So the first thing I did... well, okay, the very first thing I did was whip up a fresh set
of deep soft jaws for my lathe chuck. I didn't want to go through the hassles of trying to
actually remove the ballnut, so I had to try and machine the screw and nut as a unit. The nut
has an OD close to 1.5", and the bore of my lathe headstock is only 1.375".
I was able to balance the amount sticking out of the nut and have enough to clamp to, with the
nut in the small gap between the back of the chuck jaws and the actual nose of the spindle.
The aluminum soft jaws allowed me to clamp right into the screw itself without damaging anything,
and as they were bored in place, the setup was more concentric than the plain chuck jaws.
So after that setup (and wrapping the ballnut with paper towels to keep the swarf out) I was able to chuck up the first screw,
and use a nice sharp 10mm 1.0 die to extend the threads down the shaft by about another 5/16" or so.
That gave me a step just a touch wider than the bearing itself, but of course leaves a lot of now-unnecessary shaft threads.
Those threads are turned down to leave about .300 to .320" worth, with a new diameter the same as the old shaft- .3145".
And finally, considering how much actually extends into the helical couplers I'm using, I cut off the excess to that length.
That all has the result of shortening the overall shaft roughly 3/4".
That may not sound like much, but I think it was worth it.
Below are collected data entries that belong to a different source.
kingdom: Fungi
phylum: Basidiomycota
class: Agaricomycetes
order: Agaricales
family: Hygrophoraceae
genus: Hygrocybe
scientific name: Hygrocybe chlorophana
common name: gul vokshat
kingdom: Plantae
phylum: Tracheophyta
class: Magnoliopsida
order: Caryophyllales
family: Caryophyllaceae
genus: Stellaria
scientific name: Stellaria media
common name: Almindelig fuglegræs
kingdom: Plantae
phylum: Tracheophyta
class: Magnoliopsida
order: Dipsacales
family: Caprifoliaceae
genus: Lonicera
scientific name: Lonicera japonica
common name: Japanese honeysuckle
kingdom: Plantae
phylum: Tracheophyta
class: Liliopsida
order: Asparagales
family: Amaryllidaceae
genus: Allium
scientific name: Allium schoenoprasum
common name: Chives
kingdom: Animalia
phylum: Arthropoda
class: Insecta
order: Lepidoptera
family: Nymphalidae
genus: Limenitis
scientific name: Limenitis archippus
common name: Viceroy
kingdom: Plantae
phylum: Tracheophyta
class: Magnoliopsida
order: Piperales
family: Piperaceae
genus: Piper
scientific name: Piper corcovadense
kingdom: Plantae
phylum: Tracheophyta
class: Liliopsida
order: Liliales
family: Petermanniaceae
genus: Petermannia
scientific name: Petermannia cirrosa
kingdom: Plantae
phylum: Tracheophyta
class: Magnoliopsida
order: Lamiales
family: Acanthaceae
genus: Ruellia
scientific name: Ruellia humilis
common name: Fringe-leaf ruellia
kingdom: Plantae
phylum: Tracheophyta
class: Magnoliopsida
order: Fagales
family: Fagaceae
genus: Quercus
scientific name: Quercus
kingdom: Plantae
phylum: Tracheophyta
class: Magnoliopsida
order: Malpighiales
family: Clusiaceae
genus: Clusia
Now, with the freshly-modded screws back into place, I swapped back to the hard jaws,
and chucked up a chunk of 1" hot-rolled mild from the junk bin.
That gets turned, stepped, drilled, bored and tapped...
Then parted off and deburred.
It's then marked, drilled, tapped, counterbored and cut with a slitting saw.
With the addition of a 4-40 capscrew, we now have a clamping nut with integral spacer!
That threads onto the end of the ballscrew and is snugged against the bearing- there's no "preload" in this case,
as the center race of the bearing is simply pinched between the end of the ballscrew step and the new nut.
So it's just snugged relatively firmly and the screw tightened to lock it into place.
After that, the helical coupler can be slipped on and it, too, clamped into place. I'll need to add a small flat before
I also add the locking setscrew on the coupler, but this thing's going to be coming apart another couple times
before it's finish-assembled. Now I just have to make a second nut, then move on to the actual stepper mounts.